Categorized | National News

Over 10,000 Disabled Bahamians– Minister Signs UN Convention

Based on the numbers coming out of the 2010 census, there are between 10,000 and 15,000 Bahamians living with some form of a disability; a number that officials say is much lower than the true figure.

Nonetheless, it gives the government a good idea of the task at hand.

Yesterday Social Services Minister Melanie Griffin signed The Bahamas on to the U.N. convention for the rights of persons with disabilities.

In doing so, The Bahamas became the 157th country to do so, setting the framework for the introduction of national disability legislation.

Prime Minister Perry Christie recently announced that the legislation should be before Parliament before the end of the year.

During the document signing in New York yesterday morning, Minister Griffin called the moment “historic.”

“The Bahamas is proud to be among the signatories to the Convention on the Rights of Persons with Disabilities,”she said.

“In so doing, we commit to take the necessary steps to act in good faith in fulfillment of the purposes of the convention.”
Chief Welfare Officer for the Disabilities Affairs Division, Leonard Cargill said he couldn’t be more pleased with hearing of the signing and that legislation is in the near future for The Bahamas that secures the equality of disabled people.

“You see, disabled people want the same opportunities as everyone else,” he said.

“They want training. They want a hand up and they want transportation. Another key thing that they want is transportation and we should be able to facilitate that for them. Generally in our country, we need to work on having more consideration for other people and the whole concept is that if people buy into the idea that we’re all in this together, then we can make this country a better place.”

According to Minister Griffin, the draft disability legislation includes a framework for establishing a national commission for disabled persons.

Mr. Cargill is expecting that commission to really be the teeth of the proposed legislation.

“This legislation will be done by giving the commission teeth,” he said.

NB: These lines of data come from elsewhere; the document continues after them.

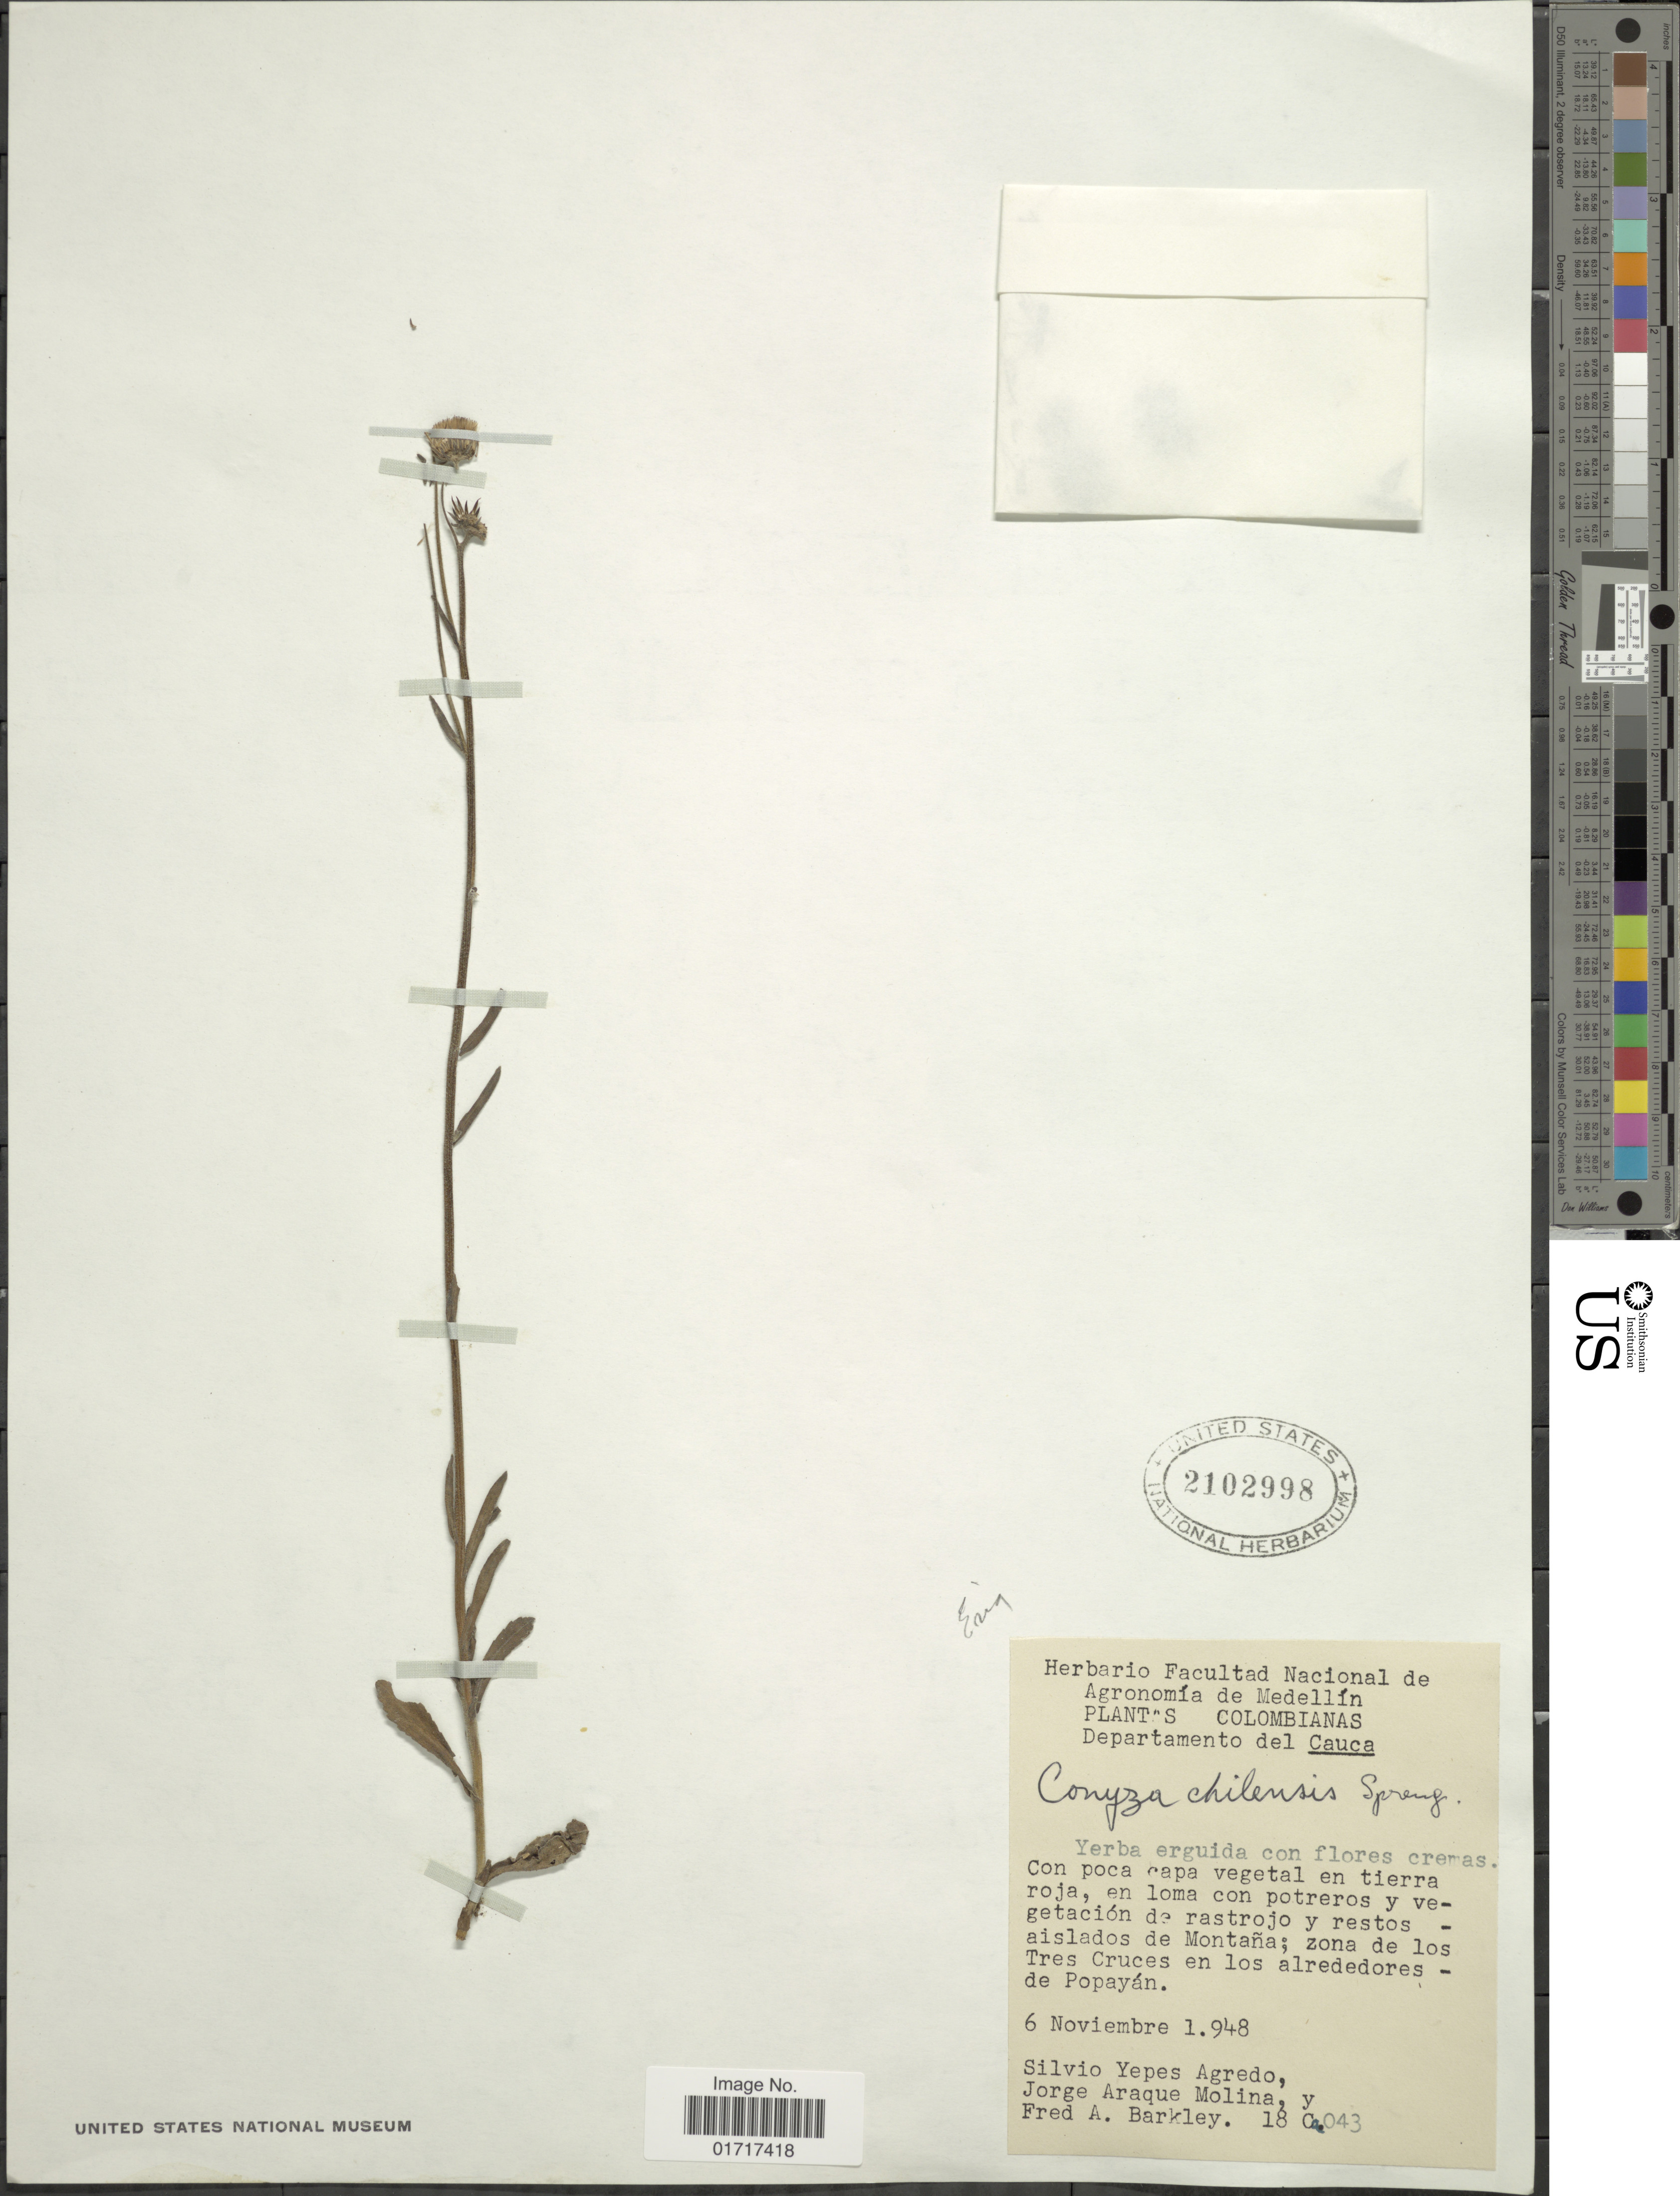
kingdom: Plantae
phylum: Tracheophyta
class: Magnoliopsida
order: Asterales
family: Asteraceae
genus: Conyza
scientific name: Conyza primulaefolia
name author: (Lam.) Cuatrec. & Lourteig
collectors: S. Yepes-Agredo, J. Araque Molina & F. A. Barkley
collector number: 18C043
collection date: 1948-11-06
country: Colombia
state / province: Cauca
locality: Departamento del Cauca. Zona de los Tres Cruces en los alredores - de Popayan.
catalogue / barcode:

“For example, if you have a building that’s open to the public, then that building must be accessible to all members of the public. So the commission will give people the opportunity to make their building accessible for the disabled. It will ensure that mainly schools and hospitals are accessible. Anything that applies to the benefit of people with disabilities, then the legislation will guarantee those rights.”

For the people that do not comply with the new legislation, Mr. Cargill said there will be penalties put in place.

Mr. Cargill added that Bahamians with disabled family members should not be ashamed of them.